Park earned his BS and MS from Seoul National University in his native Korea, and his PhD at Purdue University. Before coming to Binghamton in 2002, he worked on electronics packaging for seven years at IBM Corp.’s Microelectronics Division, but he originally had a very different career path in mind.

“When they approached me and offered the job as a packaging engineer, I knew what IBM was — but because I was an aerospace engineer, I didn’t have any clue why they would need me. Is IBM packaging chocolate cake or something?” he thought.

“In fact, they were doing something very similar, trying to protect electronics from drop shock and packing more into each device without ruining the electronics by the heat generated internally.

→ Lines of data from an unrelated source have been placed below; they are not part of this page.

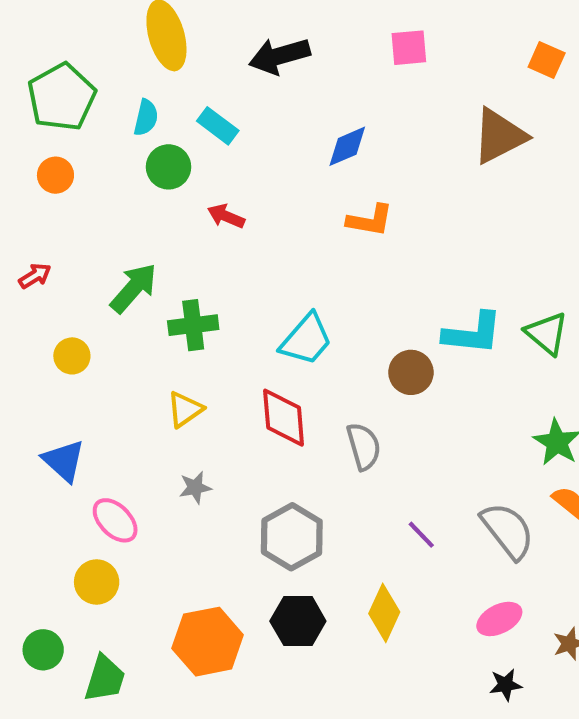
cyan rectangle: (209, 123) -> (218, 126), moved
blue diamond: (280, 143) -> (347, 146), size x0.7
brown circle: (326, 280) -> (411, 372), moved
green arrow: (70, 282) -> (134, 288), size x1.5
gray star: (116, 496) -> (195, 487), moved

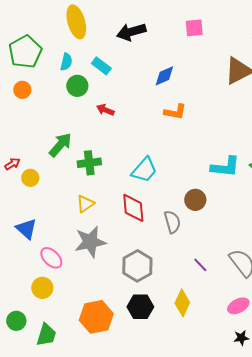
red arrow: (35, 276) -> (12, 164), moved
brown circle: (411, 372) -> (195, 200), moved
gray star: (195, 487) -> (90, 242), size x2.0

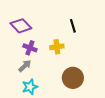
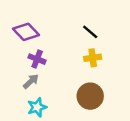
black line: (73, 26) -> (90, 32), turned -32
yellow cross: (57, 47) -> (93, 58), moved

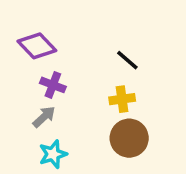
black line: (90, 32) -> (127, 60), moved
yellow cross: (93, 58) -> (122, 99), moved

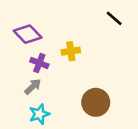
black line: (127, 60) -> (114, 18), moved
yellow cross: (122, 99) -> (71, 51), moved

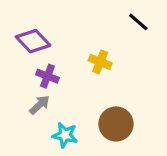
yellow cross: (71, 51) -> (100, 62), moved, turned 30
cyan star: (39, 114) -> (65, 135), moved, turned 30

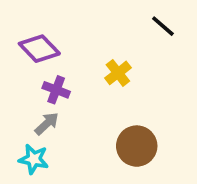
yellow cross: (100, 62) -> (118, 73), turned 30
cyan star: (65, 135) -> (34, 159), moved

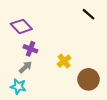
yellow cross: (118, 73) -> (64, 61), moved
brown circle: (137, 146) -> (89, 79), moved

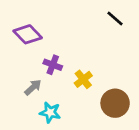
purple cross: (30, 49) -> (53, 65), moved
cyan star: (18, 86) -> (50, 112), moved

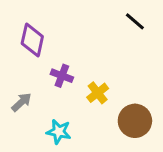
purple diamond: (28, 34) -> (32, 40), turned 56
gray arrow: (33, 87) -> (21, 102), moved

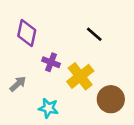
black line: (135, 21) -> (94, 34), moved
yellow cross: (98, 93) -> (80, 76), size x1.5

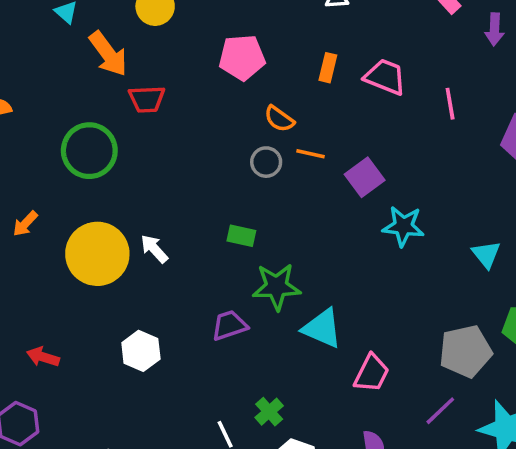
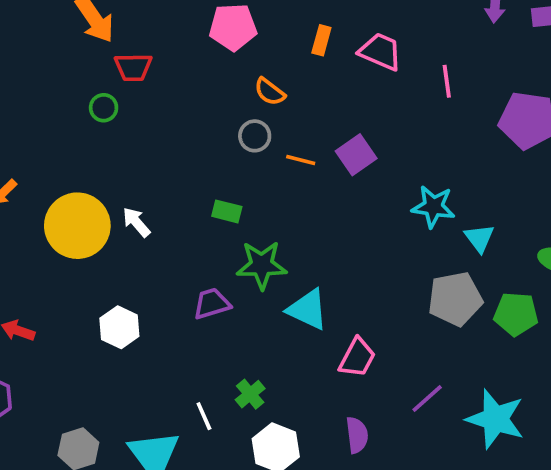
green circle: (89, 151) -> (104, 108), moved, size x0.5
orange line: (311, 154) -> (301, 160), moved
cyan star: (403, 226) -> (433, 207), moved
gray pentagon: (466, 351) -> (455, 299), moved

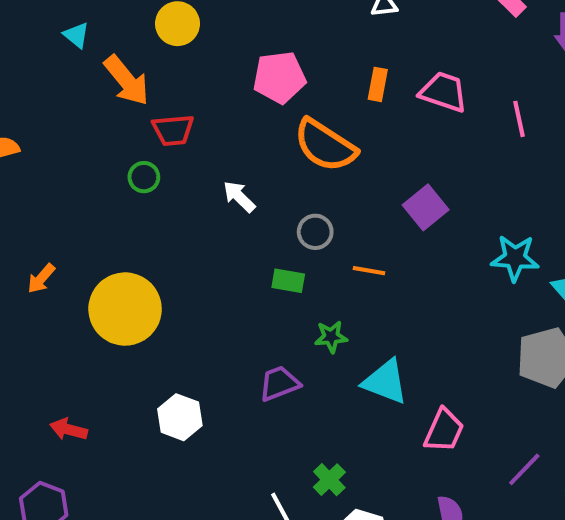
orange semicircle: (270, 92) -> (325, 145), size x1.8
gray circle: (255, 136) -> (315, 232), moved
orange line: (301, 160) -> (369, 271), moved
white arrow: (136, 222) -> (239, 197), moved
green star: (262, 265) -> (331, 337), size x0.6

I studied fracture and failure in aircraft, and they recognized that my background and expertise could effectively contribute to solving the problems they faced.”

Although he works in academia now, Park believes the experience and knowledge he acquired during his time in industry has been vital to the success of IEEC, his colleagues and students. Many others on his IEEC team have similar experiences working at tech firms.

“About 70% of my research group’s projects are associated with industry, and we have weekly meetings with the sponsoring companies,” he said. “All of my graduate students are directly connected with industry on a weekly basis. It is not just theoretical engineering — it is real engineering as they work toward their dissertations. They know the industry languages and what the ‘hot topics’ are at their companies, which could be their future employers.”

To explain the challenges that electronics packaging faces, Park makes an analogy to an automobile: When you build a car with a powerful engine, such as a 500-horsepower engine, you need stronger axles to handle that strain, a top-notch steering system that keeps you on the road and excellent brakes that will stop the car before a collision. Similarly, as silicon chips get smaller and powerful, the accessories that help it to maintain its level of performance must also shrink and be resilient.

Much like an urban area with a growing population occupying a finite amount of space, one way to make everything fit is to start thinking three-dimensionally, but stacking components faces one big problem: How to dissipate the heat buildup?

“Heat is the biggest threat for any electronics,” Park said. “When creating a three-dimensional design, how do we take the heat out? For the topmost component, we can use conventional methods, but what about the middle ones? It’s going to be well cooked in the middle!”

Finding solutions for future generations of electronics is a daunting mandate to fulfill, but Park is always looking ahead and eager for what comes next.

“Every day, the research is fun, and that is making me busy with joy,” he said. “I’m really grateful to be having this opportunity in my life.”